# Gift Bag, Tote Bag, Seamless Knitted in the Round (K)



## SouthernGirl (Dec 28, 2011)

This pattern is a very easy and fast knit for a round bag with a picot top edging, drawstring closure, staggered eyelets, and a star-patterned bottom. Included with this pattern are 3 bonus sections which are instructions for an optional I-Cord, stitch counts and pattern modifications for making various size bags, and tips for designing bags.

$2.00

http://www.ravelry.com/patterns/library/gift-bag-tote-bag-seamless-knitted-in-the-round

http://www.etsy.com/listing/129953898/pdf-pattern-gift-bag-tote-satchel-pouch?ref=shop_home_active


----------



## LizAnne (Nov 25, 2011)

Wow! Those are so nice. I will have to give it a try. Thank you for sharing.
Love the bright colors, too. How will you use them?


----------



## SouthernGirl (Dec 28, 2011)

For gifts. If you wrap tissue paper around the gift, you can shape the bag into the ball.

Great for Holiday gifts, Halloween and baby gifts.

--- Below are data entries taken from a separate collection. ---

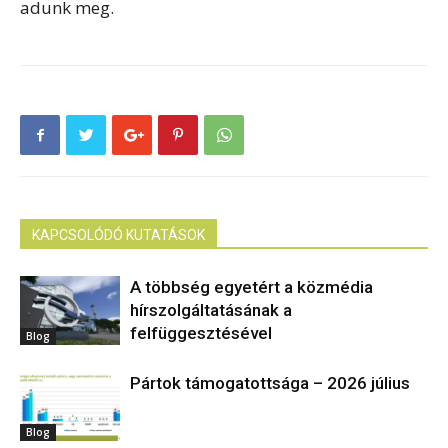
adunk meg.
KAPCSOLÓDÓ KUTATÁSOK
A többség egyetért a közmédia
hírszolgáltatásának a
felfüggesztésével
Blog
Pártok támogatottsága – 2026 július
Blog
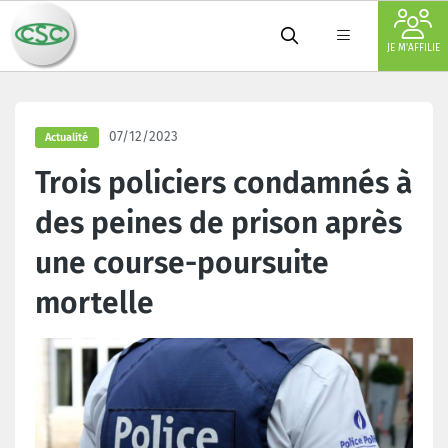
JE M'AFFILIE
07/12/2023
Actualité
Trois policiers condamnés à
des peines de prison après
une course-poursuite
mortelle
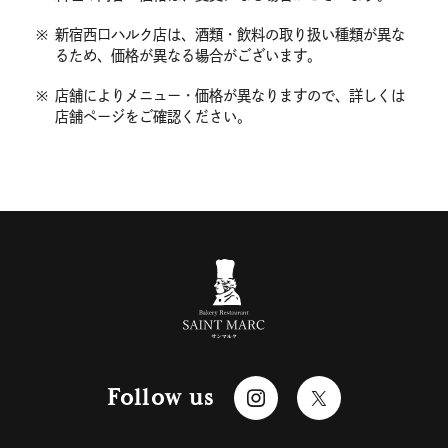
※
新宿西口ハルク店は、酒類・飲料の取り扱い種類が異な
るため、価格が異なる場合がございます。
※
店舗によりメニュー・価格が異なりますので、詳しくは
店舗ページをご確認ください。
Follow us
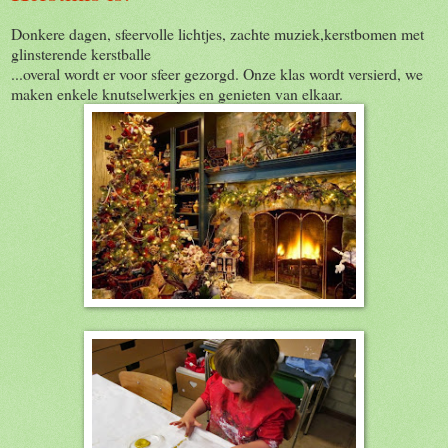
Donkere dagen, sfeervolle lichtjes, zachte muziek,kerstbomen met
glinsterende kerstballe
...overal wordt er voor sfeer gezorgd. Onze klas wordt versierd, we
maken enkele knutselwerkjes en genieten van elkaar.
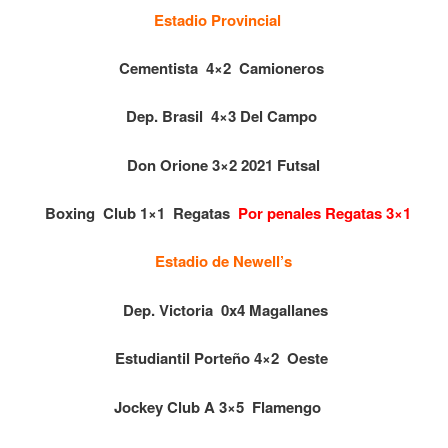
Estadio Provincial
Cementista 4×2 Camioneros
Dep. Brasil 4×3 Del Campo
Don Orione 3×2 2021 Futsal
Boxing Club 1×1 Regatas
Por penales Regatas 3×1
Estadio de Newell’s
Dep. Victoria 0x4 Magallanes
Estudiantil Porteño 4×2 Oeste
Jockey Club A 3×5 Flamengo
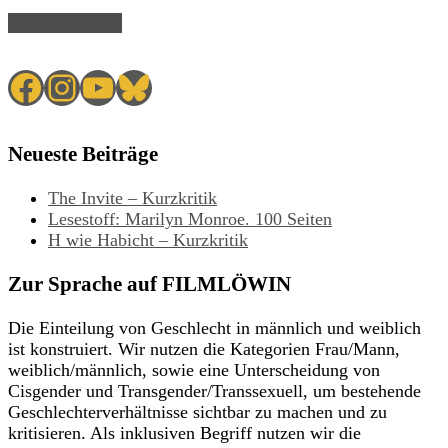
Read Article →
Facebook
Instagram
YouTube
Bluesky
Neueste Beiträge
The Invite – Kurzkritik
Lesestoff: Marilyn Monroe. 100 Seiten
H wie Habicht – Kurzkritik
Zur Sprache auf FILMLÖWIN
Die Einteilung von Geschlecht in männlich und weiblich
ist konstruiert. Wir nutzen die Kategorien Frau/Mann,
weiblich/männlich, sowie eine Unterscheidung von
Cisgender und Transgender/Transsexuell, um bestehende
Geschlechterverhältnisse sichtbar zu machen und zu
kritisieren. Als inklusiven Begriff nutzen wir die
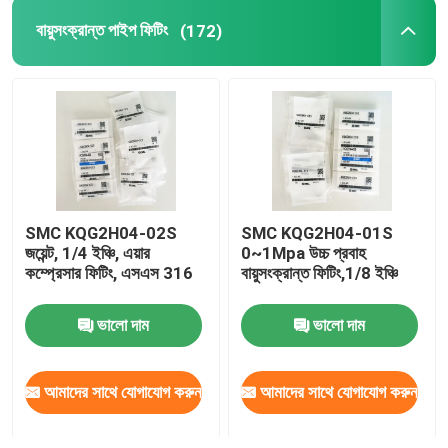
বায়ুসংক্রান্ত পাইপ ফিটিং
(172)
হাইড্রোলিক কন্ট্রোল ভালভ
পরিবর্তনশীল ফ্রিকোয়েন্সি কনভার্টার
বুরকার্ট সোলিনয়েড ভালভ
SMC KQG2H04-02S
SMC KQG2H04-01S
ফেস্টো সোলিনয়েড ভালভ
জয়েন্ট, 1/4 ইঞ্চি, এয়ার
0~1Mpa উচ্চ প্রবাহ
কম্প্রেসার ফিটিং, এসএস 316
বায়ুসংক্রান্ত ফিটিং,1/8 ইঞ্চি
ভ্যাকুয়াম সাকশন কাপ
ভালো দাম
ভালো দাম
আমাদের সাথে যোগাযোগ করুন
আমাদের সাথে যোগাযোগ করুন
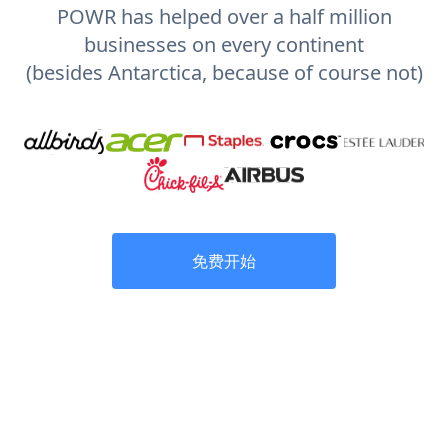
POWR has helped over a half million
businesses on every continent
(besides Antarctica, because of course not)
免费开始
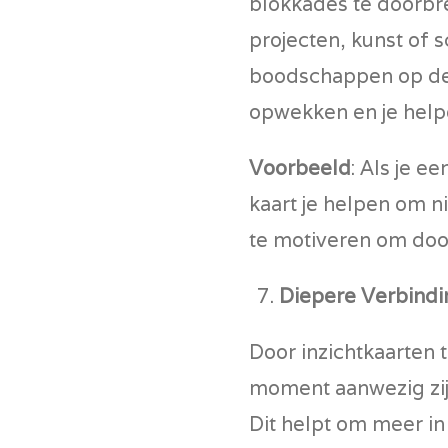
blokkades te doorbre
projecten, kunst of 
boodschappen op de
opwekken en je helpen
Voorbeeld
: Als je e
kaart je helpen om n
te motiveren om door
Diepere Verbindi
Door inzichtkaarten t
moment aanwezig zijn
Dit helpt om meer in 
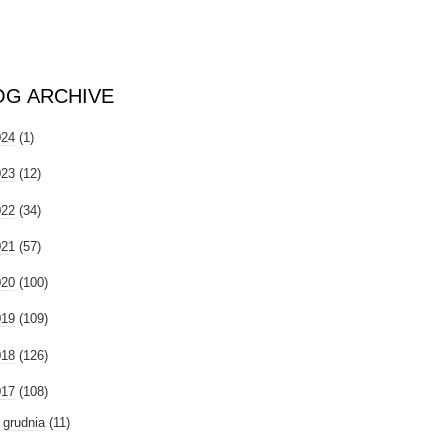
OG ARCHIVE
024
(1)
023
(12)
022
(34)
021
(57)
020
(100)
019
(109)
018
(126)
017
(108)
►
grudnia
(11)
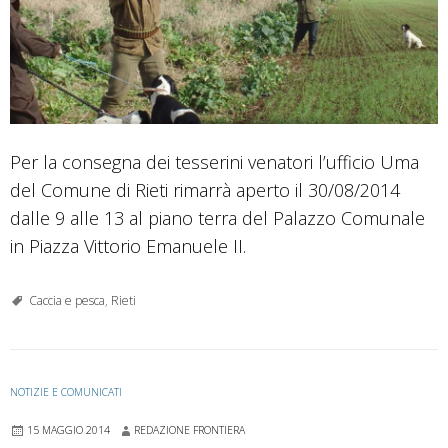
Per la consegna dei tesserini venatori l’ufficio Uma
del Comune di Rieti rimarrà aperto il 30/08/2014
dalle 9 alle 13 al piano terra del Palazzo Comunale
in Piazza Vittorio Emanuele II.
Caccia e pesca
,
Rieti
NOTIZIE E COMUNICATI
15 MAGGIO 2014
REDAZIONE FRONTIERA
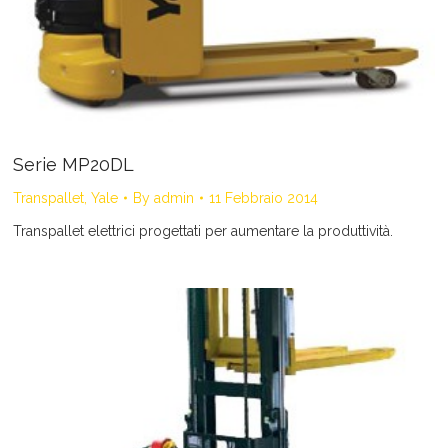
Serie MP20DL
Transpallet
,
Yale
By
admin
11 Febbraio 2014
Transpallet elettrici progettati per aumentare la produttività.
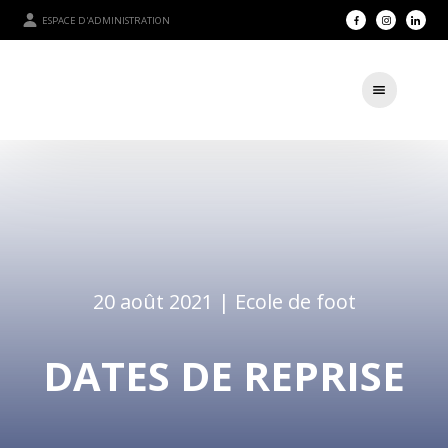
ESPACE D'ADMINISTRATION
20 août 2021 |
Ecole de foot
DATES DE REPRISE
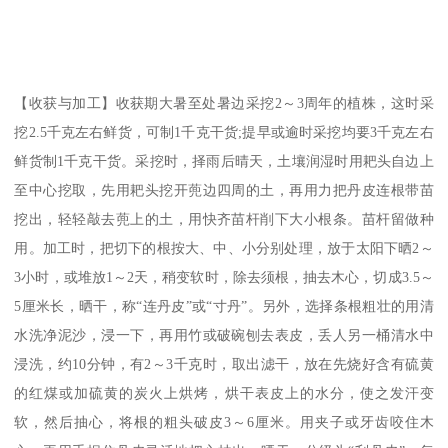
【收获与加工】收获期大暑至处暑边采挖2～3周年的植株，这时采
挖2.5千克左右鲜货，可制1千克干货;提早或逾时采挖均要3千克左右
鲜货制1千克干货。采挖时，择雨后晴天，土壤润湿时用耙头自边上
至中心挖取，先用耙头挖开蔸边四周的土，再用力把丹皮连根带苗
挖出，轻轻敲去蔸上的土，用快齐苗杆削下大小根条。苗杆留做种
用。加工时，把切下的根按大、中、小分别处理，放于太阳下晒2～
3小时，或堆放1～2天，稍变软时，除去须根，抽去木心，切成3.5～
5厘米长，晒干，称“连丹皮”或“寸丹”。另外，选择条根粗壮的用清
水洗净泥沙，浸一下，再用竹或破碗刨去表皮，丢人另一桶清水中
浸洗，约10分钟，有2～3千克时，取出滤干，放在先烧好含有硫黄
的红煤或加硫黄的炭火上烘烤，烘干表皮上的水分，使之发汗变
软，然后抽心，将根的粗头破皮3～6厘米。用夹子或牙齿咬住木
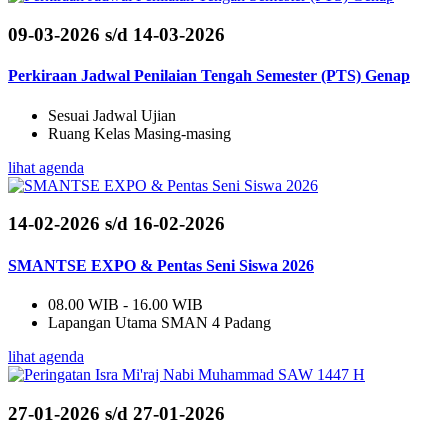
09-03-2026 s/d 14-03-2026
Perkiraan Jadwal Penilaian Tengah Semester (PTS) Genap
Sesuai Jadwal Ujian
Ruang Kelas Masing-masing
lihat agenda
14-02-2026 s/d 16-02-2026
SMANTSE EXPO & Pentas Seni Siswa 2026
08.00 WIB - 16.00 WIB
Lapangan Utama SMAN 4 Padang
lihat agenda
27-01-2026 s/d 27-01-2026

Thank you for your comments.


----------



## laurelarts (Jul 31, 2011)

O.K. I have got to have this pattern. Headed over there now.
Those are just perfect for what I have in mind


----------



## Pocahontas (Apr 15, 2011)

Really cute and look so fun to make.


----------



## SouthernGirl (Dec 28, 2011)

Thank you.

I love your Avatar. It is so beautiful. Pocahontas' life fascinates me.



Pocahontas said:


> Really cute and look so fun to make.


----------



## laurelarts (Jul 31, 2011)

I have been reading the pattern I just purchased for this gift bag and I must say it is very well written. The instructions are clear and I love that the designer has actually inserted rnd. numbers so you can check them off as you go. Also, and you young people out there probably won't appreciate it as much as I do, but the font size is actually big enough to read  I guess that is one of my pet peeves with some patterns. Anyway, I think we have a winner here for sure.


----------



## StellasKnits (Apr 10, 2011)

Oh! These would make great Christmas gift bags!


----------



## Gypsycream (Nov 23, 2011)

They are just so pretty!! Really must learn knitting in the round.


----------



## Rainebo (Apr 22, 2012)

How sweet!! When I saw the the stitch pattern, I thought...if the bottom was red and the top was green, it would look like a strawberry. :wink:


----------



## laurelarts (Jul 31, 2011)

Rainebo said:


> How sweet!! When I saw the the stitch pattern, I thought...if the bottom was red and the top was green, it would look like a strawberry. :wink:


Well you just gave me an idea for making my first one. :thumbup: :thumbup:


----------



## Rainebo (Apr 22, 2012)

laurelarts said:


> Well you just gave me an idea for making my first one. :thumbup: :thumbup:


Oh, goody! Can't wait to see it!


----------



## Sewbizgirl (May 11, 2011)

Very cute bags and they make reusable packaging!


----------



## mollyannhad (Feb 1, 2011)

What a nice pattern!


----------



## belleflower (Apr 23, 2013)

I simply love that green shade. That bag is so festive. Its superxx


----------



## grace498 (Aug 18, 2017)

So pretty


----------